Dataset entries
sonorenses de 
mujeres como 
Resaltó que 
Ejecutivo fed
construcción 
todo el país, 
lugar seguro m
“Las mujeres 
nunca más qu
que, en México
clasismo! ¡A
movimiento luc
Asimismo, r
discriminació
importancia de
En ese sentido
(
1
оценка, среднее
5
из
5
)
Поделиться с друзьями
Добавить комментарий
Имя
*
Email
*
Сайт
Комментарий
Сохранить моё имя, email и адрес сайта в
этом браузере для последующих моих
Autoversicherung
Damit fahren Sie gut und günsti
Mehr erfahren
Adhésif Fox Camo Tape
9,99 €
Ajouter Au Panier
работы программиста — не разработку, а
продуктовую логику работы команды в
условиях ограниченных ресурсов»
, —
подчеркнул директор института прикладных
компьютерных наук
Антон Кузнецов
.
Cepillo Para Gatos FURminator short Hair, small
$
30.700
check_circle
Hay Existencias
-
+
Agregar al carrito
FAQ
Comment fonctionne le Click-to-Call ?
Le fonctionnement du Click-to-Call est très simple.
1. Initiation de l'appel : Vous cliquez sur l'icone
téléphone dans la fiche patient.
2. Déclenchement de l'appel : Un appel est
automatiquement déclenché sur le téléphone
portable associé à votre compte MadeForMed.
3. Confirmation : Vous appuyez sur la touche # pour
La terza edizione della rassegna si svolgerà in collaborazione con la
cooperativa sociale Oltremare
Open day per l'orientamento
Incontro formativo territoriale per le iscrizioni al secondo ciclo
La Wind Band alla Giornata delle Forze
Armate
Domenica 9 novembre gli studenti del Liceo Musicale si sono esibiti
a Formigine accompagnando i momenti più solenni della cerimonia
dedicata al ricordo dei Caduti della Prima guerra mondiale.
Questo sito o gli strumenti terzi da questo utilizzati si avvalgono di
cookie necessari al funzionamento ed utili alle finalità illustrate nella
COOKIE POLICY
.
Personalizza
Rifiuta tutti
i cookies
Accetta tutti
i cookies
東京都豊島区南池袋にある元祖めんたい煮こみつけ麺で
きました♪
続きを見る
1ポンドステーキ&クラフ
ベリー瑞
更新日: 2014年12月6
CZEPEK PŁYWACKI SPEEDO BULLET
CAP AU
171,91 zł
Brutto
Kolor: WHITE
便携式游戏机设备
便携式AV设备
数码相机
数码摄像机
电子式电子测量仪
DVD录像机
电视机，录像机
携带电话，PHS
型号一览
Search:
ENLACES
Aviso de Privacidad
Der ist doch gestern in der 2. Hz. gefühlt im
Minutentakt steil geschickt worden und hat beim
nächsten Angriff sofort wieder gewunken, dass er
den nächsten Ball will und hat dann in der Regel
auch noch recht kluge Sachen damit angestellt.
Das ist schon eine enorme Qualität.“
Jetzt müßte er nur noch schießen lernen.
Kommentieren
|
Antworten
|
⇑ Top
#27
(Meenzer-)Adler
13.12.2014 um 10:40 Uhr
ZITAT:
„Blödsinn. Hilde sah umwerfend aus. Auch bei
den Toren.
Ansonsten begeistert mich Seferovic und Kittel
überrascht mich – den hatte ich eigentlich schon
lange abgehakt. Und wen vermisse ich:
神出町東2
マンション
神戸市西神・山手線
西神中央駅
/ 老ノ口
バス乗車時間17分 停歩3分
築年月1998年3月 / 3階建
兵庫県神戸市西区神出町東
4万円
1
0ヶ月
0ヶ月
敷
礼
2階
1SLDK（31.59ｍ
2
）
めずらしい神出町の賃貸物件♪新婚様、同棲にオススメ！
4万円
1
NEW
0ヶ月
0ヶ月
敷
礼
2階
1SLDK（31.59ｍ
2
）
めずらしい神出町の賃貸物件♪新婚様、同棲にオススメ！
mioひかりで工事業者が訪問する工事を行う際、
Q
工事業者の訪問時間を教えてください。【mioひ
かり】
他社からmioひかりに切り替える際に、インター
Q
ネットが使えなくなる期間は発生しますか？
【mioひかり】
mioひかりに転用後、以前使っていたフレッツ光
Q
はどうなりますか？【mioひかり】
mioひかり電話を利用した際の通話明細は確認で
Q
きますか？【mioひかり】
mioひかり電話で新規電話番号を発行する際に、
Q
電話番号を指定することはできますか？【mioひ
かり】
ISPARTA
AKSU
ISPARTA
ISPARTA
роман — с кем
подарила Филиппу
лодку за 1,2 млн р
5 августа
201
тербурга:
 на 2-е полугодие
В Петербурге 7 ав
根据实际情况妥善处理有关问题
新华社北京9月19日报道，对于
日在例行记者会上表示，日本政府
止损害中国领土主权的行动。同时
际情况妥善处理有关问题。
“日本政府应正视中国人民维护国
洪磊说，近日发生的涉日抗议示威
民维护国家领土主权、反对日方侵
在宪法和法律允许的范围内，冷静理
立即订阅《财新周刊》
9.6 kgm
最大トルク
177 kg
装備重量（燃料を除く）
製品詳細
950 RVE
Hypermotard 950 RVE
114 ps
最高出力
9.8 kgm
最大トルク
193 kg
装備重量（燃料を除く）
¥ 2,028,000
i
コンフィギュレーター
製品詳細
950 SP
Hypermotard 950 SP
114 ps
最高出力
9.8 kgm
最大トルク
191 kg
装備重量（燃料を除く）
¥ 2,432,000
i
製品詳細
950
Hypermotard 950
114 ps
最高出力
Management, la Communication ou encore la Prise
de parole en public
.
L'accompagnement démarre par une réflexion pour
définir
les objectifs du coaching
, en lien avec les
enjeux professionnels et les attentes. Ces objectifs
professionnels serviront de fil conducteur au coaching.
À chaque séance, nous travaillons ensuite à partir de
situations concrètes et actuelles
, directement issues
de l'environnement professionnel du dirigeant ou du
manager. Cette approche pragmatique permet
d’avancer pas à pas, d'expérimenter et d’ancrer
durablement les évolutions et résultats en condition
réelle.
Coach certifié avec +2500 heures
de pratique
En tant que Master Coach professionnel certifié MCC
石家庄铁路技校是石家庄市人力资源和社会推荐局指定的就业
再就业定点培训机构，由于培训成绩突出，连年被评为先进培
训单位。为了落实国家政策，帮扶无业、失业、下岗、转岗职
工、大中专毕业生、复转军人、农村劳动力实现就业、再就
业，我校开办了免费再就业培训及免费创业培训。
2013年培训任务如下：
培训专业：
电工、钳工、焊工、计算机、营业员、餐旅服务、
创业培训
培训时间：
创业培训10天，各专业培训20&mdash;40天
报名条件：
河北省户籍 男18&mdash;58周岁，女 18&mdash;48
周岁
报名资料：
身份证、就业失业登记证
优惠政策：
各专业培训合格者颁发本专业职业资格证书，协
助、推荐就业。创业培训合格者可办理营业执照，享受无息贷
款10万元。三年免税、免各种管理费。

### TASK GOAL
Nothing but the lines from the one with "À chaque séance, nous" through the final line of the records may appear in the answer, and each must be transcribed exactly.

### FINISHED TASK
À chaque séance, nous travaillons ensuite à partir de
situations concrètes et actuelles
, directement issues
de l'environnement professionnel du dirigeant ou du
manager. Cette approche pragmatique permet
d’avancer pas à pas, d'expérimenter et d’ancrer
durablement les évolutions et résultats en condition
réelle.
Coach certifié avec +2500 heures
de pratique
En tant que Master Coach professionnel certifié MCC
石家庄铁路技校是石家庄市人力资源和社会推荐局指定的就业
再就业定点培训机构，由于培训成绩突出，连年被评为先进培
训单位。为了落实国家政策，帮扶无业、失业、下岗、转岗职
工、大中专毕业生、复转军人、农村劳动力实现就业、再就
业，我校开办了免费再就业培训及免费创业培训。
2013年培训任务如下：
培训专业：
电工、钳工、焊工、计算机、营业员、餐旅服务、
创业培训
培训时间：
创业培训10天，各专业培训20&mdash;40天
报名条件：
河北省户籍 男18&mdash;58周岁，女 18&mdash;48
周岁
报名资料：
身份证、就业失业登记证
优惠政策：
各专业培训合格者颁发本专业职业资格证书，协
助、推荐就业。创业培训合格者可办理营业执照，享受无息贷
款10万元。三年免税、免各种管理费。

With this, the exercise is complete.